Seven-time Derby-winning trainer Bob Baffert broke the news himself Sunday at his Churchill barn. Baffert said he was shocked.
"I got the biggest gut punch in racing for something I didn’t do," he said to reporters.
Baffert said he was on his way back to his native California when his assistant trainer called and told him the Kentucky Horse Racing Commission's postrace test of Medina Spirit had discovered 21 picograms of betamethason, twice the legal limit in Kentucky for the corticosteroid, which is injected into joints to reduce swelling and pain.
Pending the results of a secondary test of the Derby winner, Churchill Downs suspended Baffert from entering horses at the track. In a statement, track officials wrote if the second test confirms illegal substance levels, Medina Spirit would be disqualified and second-place finisher Mandaloun would become the winner.
Baffert maintained his innocence Sunday night and Monday, appearing in interviews with national outlets including ESPN, Fox News and The Dan Patrick Show. He said he was shocked by Churchill's statement and in multiple interviews described it as "cancel culture."
Marty Irby, the executive director for Animal Wellness Action in Washington, D.C., lobbies Congress on policy issues pertaining to animal cruelty and horse racing standards.
"I, unfortunately, was not surprised," Irby said in a Monday video interview. "But I thought, here we go, another doping scandal in horse racing."
Irby, whose organization helped advance the bipartisan Horse Racing Integrity Act of 2020, said horseracing still has a place in America, but it must be conducted humanely. In addition to performance-enhancing substances, he wants to see whips outlawed as well.
If it is proven Baffert's horse was injected with betamethasone, Irby wants the horse racing world to make an example of him.
"It’s my hope that they’ll find the results of the drug test and that they’ll come back before the Preakness runs," he said of Saturday's scheduled second race of the Triple Crown. "If they’re negative, of course, I’m sure they’ll let the horse run.
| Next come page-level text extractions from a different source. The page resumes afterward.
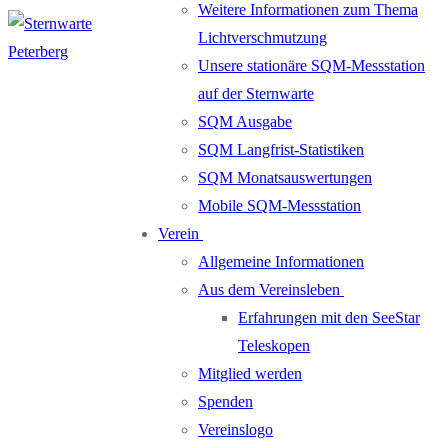
Weitere Informationen zum Thema
Lichtverschmutzung
Unsere stationäre SQM-Messstation
auf der Sternwarte
SQM Ausgabe
SQM Langfrist-Statistiken
SQM Monatsauswertungen
Mobile SQM-Messstation
Verein
Allgemeine Informationen
Aus dem Vereinsleben
Erfahrungen mit den SeeStar
Teleskopen
Mitglied werden
Spenden
Vereinslogo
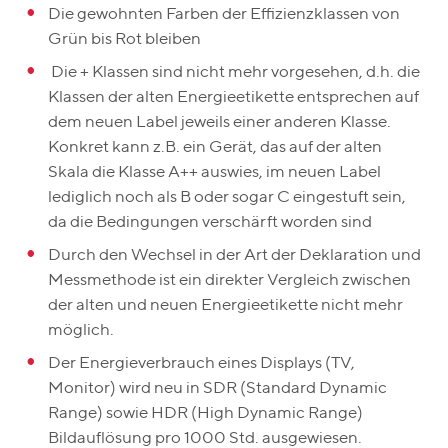
Die gewohnten Farben der Effizienzklassen von
Grün bis Rot bleiben
Die + Klassen sind nicht mehr vorgesehen, d.h. die
Klassen der alten Energieetikette entsprechen auf
dem neuen Label jeweils einer anderen Klasse.
Konkret kann z.B. ein Gerät, das auf der alten
Skala die Klasse A++ auswies, im neuen Label
lediglich noch als B oder sogar C eingestuft sein,
da die Bedingungen verschärft worden sind
Durch den Wechsel in der Art der Deklaration und
Messmethode ist ein direkter Vergleich zwischen
der alten und neuen Energieetikette nicht mehr
möglich.
Der Energieverbrauch eines Displays (TV,
Monitor) wird neu in SDR (Standard Dynamic
Range) sowie HDR (High Dynamic Range)
Bildauflösung pro 1000 Std. ausgewiesen.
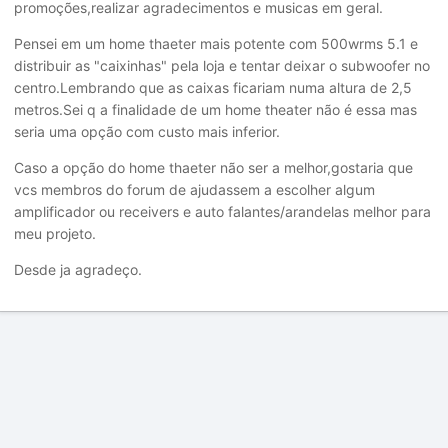
promoções,realizar agradecimentos e musicas em geral.
Pensei em um home thaeter mais potente com 500wrms 5.1 e
distribuir as "caixinhas" pela loja e tentar deixar o subwoofer no
centro.Lembrando que as caixas ficariam numa altura de 2,5
metros.Sei q a finalidade de um home theater não é essa mas
seria uma opção com custo mais inferior.
Caso a opção do home thaeter não ser a melhor,gostaria que
vcs membros do forum de ajudassem a escolher algum
amplificador ou receivers e auto falantes/arandelas melhor para
meu projeto.
Desde ja agradeço.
If they come back positive then they need to throw the book at Bob Baffert."
Baffert said Medina Spirit will head to the Pimlico Race Course in Baltimore with the intention of running in the Preakness Stakes. But the man whose straight silver hair can be recognized at a distance by even the most casual of racing fans said he won't be there for the spectacle.
Little more than a week prior, he savored the roar of 51,000 Churchill Downs fans as his horse was blanketed in roses.
Now he leaves for solitude and awaits his fate.